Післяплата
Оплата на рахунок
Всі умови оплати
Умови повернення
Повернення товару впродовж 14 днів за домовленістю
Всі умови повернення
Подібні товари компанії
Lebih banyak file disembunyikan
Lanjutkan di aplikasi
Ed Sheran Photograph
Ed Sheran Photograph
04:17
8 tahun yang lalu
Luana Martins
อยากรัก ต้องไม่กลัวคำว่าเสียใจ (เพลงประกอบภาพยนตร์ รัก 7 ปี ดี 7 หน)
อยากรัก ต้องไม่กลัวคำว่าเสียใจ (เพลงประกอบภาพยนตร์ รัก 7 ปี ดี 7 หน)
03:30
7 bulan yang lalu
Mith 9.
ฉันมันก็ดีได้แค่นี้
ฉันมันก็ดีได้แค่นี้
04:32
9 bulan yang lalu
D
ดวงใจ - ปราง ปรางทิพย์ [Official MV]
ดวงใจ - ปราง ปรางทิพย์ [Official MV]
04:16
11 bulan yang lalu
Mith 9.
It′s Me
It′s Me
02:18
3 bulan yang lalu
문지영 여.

▬▬▬▬▬▬▬▬▬▬

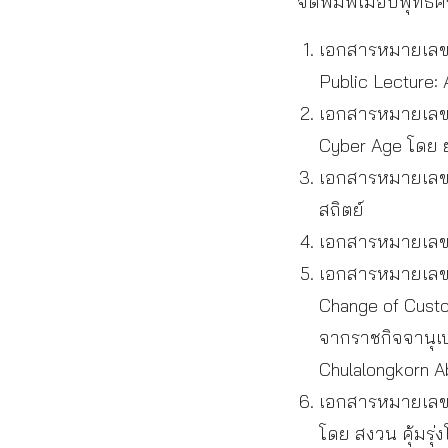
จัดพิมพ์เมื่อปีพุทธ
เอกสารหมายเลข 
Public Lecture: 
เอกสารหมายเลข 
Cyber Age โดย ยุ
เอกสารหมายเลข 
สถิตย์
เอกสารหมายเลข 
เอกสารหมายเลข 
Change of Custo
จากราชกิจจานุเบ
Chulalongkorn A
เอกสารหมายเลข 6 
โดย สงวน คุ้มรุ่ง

▬▬▬▬▬▬▬▬▬▬

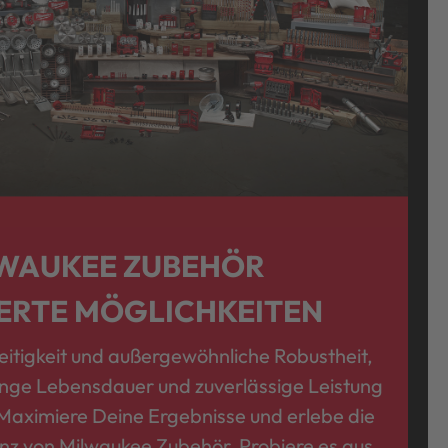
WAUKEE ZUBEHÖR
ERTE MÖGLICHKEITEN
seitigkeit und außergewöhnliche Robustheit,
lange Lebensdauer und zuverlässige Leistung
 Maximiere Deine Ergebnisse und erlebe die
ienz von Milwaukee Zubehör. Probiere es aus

▬▬▬▬▬▬▬▬▬▬

Reproduce everything in the records from the line containing "จัดพิมพ์เมื่อปีพุทธ" down to the line containing "โดย สงวน คุ้มรุ่ง", both of those lines included, without altering anything.

จัดพิมพ์เมื่อปีพุทธ
เอกสารหมายเลข 
Public Lecture: 
เอกสารหมายเลข 
Cyber Age โดย ยุ
เอกสารหมายเลข 
สถิตย์
เอกสารหมายเลข 
เอกสารหมายเลข 
Change of Custo
จากราชกิจจานุเบ
Chulalongkorn A
เอกสารหมายเลข 6 
โดย สงวน คุ้มรุ่ง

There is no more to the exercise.